To me this is more a management & availability issue that you as your parents dpoa & mpoa need to decide upon. A pooled trust is going to mean dealing with moms asset-based finances on a continuous basis from day 1 of medicaid eligibility till possibly whenever mom dies or the income ceases. Is the PT paperwork & compliance & provider network that the pooled trust, something you can easily deal with? Also another factor to consider is will your parent be keeping & staying in their home and so they could better need & use the flexibility with their income that a pooled trust is more flexible to allow for. Spend down in assets for Medicaid eligibility is just that....all extra $ has to be spent down so gone forever from their bank account.
So how much $ are you talking about? Would it be better done in a spent down on other things first & foremost (before the PT or medicaid) is in control?......what I'm getting at is: has your elder already done & fully paid for a preneed funeral & burial?; have they gotten all legal done (will, DPOA, MPOA , etc) and paid for this?; have they gotten done & paid for any needed & neglected dental work? Ditto on eyeglasses & hearing aids and with a backup pair on these too?...as these will go MIA in a facility; If they have their home & plan to stay in it, have they gotten all maintenance or total replacement on the majors (roof, AC, heat) done & fully paid for? if there is a mortgage (horrors!!) is this going to be paid off?; If she's staying in her home, how much can she pay for in advance on house costs (like insurance, utilities, taxes) from those funds? Medicaud either doesn't cover or covers minimally dental, hearing & vision, so if you want ths done, it's all out of pocket by family. For my mom, she did a huge amount of spend down in dental and on retrospect was most excellent as good oral health & their ability to bite down & eat whatever really does mean a healthier & more enjoyable life.
My point in this is if mom has 50/80k in savings (this unfortunately really isn't very much $), all could be pretty easily spent down in a couple of months on the above (dental alone could swallow - LOL - the whole 50/80k), then mom applies for Medicaid and all her income goes to pay for the NH with just her little personal needs trust at the NH ($60 I think is the amount for NYS) to deal with. This could be a lots more manageable for you than dealing with a PT if she's moving into a facility. If your elder is staying at their home, my understanding is that the PT allows them around $800 a mo for living costs, which either you or your elder needs to be able to manage on that amount.
It's a lot to think about as its not a "one fits all" as your elders needs and capabilities is unique for them as well as what your (& the other members of your family) can do for the elder is as well (both in actual time to help them out or in your own ability to help financially). Good luck and let us know what you all decide to do, as we learn from each other.

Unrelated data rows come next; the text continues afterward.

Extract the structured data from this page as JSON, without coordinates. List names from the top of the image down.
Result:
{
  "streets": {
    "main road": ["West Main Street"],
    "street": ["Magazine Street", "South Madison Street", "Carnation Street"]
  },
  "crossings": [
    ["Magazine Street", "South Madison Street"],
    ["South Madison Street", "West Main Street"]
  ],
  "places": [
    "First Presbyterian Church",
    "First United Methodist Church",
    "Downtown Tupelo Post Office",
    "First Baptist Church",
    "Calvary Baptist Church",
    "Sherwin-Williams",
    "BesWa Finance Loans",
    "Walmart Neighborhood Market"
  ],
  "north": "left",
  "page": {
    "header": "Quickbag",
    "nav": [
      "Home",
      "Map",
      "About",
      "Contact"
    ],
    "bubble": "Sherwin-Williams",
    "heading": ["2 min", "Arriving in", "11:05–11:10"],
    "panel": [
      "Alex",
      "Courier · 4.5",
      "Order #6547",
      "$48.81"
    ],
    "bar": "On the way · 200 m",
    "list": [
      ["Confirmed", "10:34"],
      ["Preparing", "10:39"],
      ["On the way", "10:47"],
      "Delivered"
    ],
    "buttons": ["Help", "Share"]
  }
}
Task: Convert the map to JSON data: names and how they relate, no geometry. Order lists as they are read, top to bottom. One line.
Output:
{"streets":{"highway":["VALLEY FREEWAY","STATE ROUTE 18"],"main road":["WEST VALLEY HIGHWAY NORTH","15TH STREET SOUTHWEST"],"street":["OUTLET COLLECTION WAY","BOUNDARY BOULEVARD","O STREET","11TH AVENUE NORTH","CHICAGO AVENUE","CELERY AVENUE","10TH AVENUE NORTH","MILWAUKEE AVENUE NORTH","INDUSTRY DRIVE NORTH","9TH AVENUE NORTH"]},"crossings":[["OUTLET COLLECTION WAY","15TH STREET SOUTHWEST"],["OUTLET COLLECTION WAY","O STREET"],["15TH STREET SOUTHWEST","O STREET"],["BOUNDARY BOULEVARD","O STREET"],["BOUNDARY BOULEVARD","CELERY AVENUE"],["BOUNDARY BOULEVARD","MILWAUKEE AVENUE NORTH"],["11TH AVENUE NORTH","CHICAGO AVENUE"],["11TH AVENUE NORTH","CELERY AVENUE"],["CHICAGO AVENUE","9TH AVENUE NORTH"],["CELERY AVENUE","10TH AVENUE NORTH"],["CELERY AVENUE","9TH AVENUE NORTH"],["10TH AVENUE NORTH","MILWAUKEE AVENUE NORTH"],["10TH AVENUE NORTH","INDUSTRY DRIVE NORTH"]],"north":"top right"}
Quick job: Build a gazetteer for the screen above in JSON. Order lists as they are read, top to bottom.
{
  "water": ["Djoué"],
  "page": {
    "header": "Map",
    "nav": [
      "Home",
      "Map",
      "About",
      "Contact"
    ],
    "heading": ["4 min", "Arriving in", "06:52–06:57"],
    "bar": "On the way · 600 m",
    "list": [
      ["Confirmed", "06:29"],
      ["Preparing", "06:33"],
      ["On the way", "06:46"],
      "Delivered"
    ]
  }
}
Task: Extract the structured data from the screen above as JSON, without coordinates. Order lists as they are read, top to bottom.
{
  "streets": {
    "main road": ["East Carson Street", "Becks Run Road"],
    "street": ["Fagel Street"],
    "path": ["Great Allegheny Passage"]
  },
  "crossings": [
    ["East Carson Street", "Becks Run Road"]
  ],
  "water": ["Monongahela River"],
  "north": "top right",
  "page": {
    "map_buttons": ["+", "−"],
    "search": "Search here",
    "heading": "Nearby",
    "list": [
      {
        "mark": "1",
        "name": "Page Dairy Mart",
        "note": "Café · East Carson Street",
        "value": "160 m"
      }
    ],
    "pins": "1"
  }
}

What is best for Mom? I do not think there is a question there. When a person is self paying for care they have an option for nearly any facility based on their care needs only. If on Medicaid choices for care are severely limited to only facilities that accept it. Some of them are not very nice places. There are some nice Medicaid facilities but many require a period of self pay first. Most common in my area a person must self pay for usually two or three years before the facility will agree to assist with the Medicaid application.
Also Medicaid limits choice on type of room. Nearly everybody on Medicaid must share a room with another resident unless there is a contagious medical condition requiring a private room. Keep your mother's options open and plan on self paying. Maybe she has a long term care policy that would pay for her for awhile? If so, that should be taken into consideration too.
All I can suggest is that you work with an elder law attorney who knows your state's Medicaid laws well. This is very tricky and states differ. You'll want to get this right.